Records contained in a dataset
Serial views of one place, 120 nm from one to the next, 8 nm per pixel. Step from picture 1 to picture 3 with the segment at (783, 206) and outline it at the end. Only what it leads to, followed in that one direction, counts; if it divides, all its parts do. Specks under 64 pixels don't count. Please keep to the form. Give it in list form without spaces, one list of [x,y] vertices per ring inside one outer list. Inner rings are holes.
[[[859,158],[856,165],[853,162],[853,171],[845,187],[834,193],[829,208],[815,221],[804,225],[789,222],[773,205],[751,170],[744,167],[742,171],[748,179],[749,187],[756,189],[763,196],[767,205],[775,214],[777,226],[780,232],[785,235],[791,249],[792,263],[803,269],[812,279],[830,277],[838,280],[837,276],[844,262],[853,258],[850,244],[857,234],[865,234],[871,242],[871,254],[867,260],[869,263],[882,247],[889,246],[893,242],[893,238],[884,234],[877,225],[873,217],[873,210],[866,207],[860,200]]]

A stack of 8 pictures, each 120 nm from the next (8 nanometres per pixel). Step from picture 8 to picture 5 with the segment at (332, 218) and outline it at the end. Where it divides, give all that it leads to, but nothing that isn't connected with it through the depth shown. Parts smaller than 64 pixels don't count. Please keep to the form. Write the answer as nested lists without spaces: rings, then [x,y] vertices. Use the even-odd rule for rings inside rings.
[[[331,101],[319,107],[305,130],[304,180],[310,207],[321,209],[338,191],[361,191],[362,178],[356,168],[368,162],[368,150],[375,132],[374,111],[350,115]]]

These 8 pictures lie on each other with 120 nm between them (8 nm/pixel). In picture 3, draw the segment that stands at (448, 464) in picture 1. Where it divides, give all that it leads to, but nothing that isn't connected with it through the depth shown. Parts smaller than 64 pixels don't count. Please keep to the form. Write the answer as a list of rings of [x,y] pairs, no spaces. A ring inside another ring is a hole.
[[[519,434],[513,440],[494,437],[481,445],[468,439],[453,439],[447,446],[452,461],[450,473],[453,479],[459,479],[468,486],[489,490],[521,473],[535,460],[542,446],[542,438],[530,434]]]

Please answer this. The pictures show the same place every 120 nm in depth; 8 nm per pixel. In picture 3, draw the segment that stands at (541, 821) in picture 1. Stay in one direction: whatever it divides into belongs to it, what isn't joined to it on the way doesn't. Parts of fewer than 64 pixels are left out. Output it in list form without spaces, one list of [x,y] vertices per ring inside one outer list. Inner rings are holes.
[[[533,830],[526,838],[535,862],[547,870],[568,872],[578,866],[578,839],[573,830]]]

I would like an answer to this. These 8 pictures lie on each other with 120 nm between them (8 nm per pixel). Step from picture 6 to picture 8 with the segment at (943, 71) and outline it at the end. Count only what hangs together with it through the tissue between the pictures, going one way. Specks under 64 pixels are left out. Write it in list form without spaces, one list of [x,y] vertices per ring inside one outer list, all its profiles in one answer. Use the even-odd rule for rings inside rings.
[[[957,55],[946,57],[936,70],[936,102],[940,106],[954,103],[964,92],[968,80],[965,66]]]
...
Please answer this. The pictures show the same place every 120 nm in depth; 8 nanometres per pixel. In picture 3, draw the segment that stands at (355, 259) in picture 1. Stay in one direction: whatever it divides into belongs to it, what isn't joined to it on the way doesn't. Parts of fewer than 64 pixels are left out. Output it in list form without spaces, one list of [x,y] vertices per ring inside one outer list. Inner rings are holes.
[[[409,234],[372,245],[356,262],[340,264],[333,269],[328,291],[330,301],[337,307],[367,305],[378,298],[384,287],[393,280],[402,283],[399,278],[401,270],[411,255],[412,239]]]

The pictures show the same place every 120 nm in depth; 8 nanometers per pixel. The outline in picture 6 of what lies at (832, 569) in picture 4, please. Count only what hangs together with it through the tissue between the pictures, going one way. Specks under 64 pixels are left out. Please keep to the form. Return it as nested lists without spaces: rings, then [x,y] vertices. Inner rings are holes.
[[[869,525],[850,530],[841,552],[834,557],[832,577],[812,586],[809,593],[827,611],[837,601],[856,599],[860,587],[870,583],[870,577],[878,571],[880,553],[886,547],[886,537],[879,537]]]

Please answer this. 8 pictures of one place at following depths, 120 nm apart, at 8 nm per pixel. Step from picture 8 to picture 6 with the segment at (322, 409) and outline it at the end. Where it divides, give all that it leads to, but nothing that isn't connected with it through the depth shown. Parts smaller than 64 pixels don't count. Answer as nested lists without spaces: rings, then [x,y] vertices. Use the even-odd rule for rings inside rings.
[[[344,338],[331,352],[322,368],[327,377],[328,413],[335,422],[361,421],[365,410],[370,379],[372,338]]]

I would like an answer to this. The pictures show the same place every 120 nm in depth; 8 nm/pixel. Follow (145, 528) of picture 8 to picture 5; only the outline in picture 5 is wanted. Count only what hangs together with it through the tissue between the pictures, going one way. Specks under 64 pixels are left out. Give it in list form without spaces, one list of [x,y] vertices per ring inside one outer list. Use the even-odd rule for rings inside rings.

Work task:
Taking the entries above, print exactly the lines starting at the line with "vertices. Inner rings are holes." and ending at the line with "I would like an answer to this. The pictures", both included.

Response box:
The pictures show the same place every 120 nm in depth; 8 nanometers per pixel. The outline in picture 6 of what lies at (832, 569) in picture 4, please. Count only what hangs together with it through the tissue between the pictures, going one way. Specks under 64 pixels are left out. Please keep to the form. Return it as nested lists without spaces: rings, then [x,y] vertices. Inner rings are holes.
[[[869,525],[850,530],[841,552],[834,557],[832,577],[812,586],[809,593],[827,611],[837,601],[856,599],[860,587],[870,583],[870,577],[878,571],[880,553],[886,547],[886,537],[879,537]]]

Please answer this. 8 pictures of one place at following depths, 120 nm apart, at 8 nm per pixel. Step from picture 8 to picture 6 with the segment at (322, 409) and outline it at the end. Where it divides, give all that it leads to, but nothing that isn't connected with it through the depth shown. Parts smaller than 64 pixels don't count. Answer as nested lists without spaces: rings, then [x,y] vertices. Use the even-odd rule for rings inside rings.
[[[344,338],[331,352],[322,368],[327,377],[328,413],[335,422],[361,421],[365,410],[370,379],[372,338]]]

I would like an answer to this. The pictures show the same place every 120 nm in depth; 8 nm/pixel. Follow (145, 528) of picture 8 to picture 5; only the outline in picture 5 is wanted. Count only what hangs together with it through the tissue between the pictures, going one way. Specks under 64 pixels are left out. Give it in list form without spaces, one list of [x,y] vertices per ring inside one outer list. Use the even-odd rule for rings inside rings.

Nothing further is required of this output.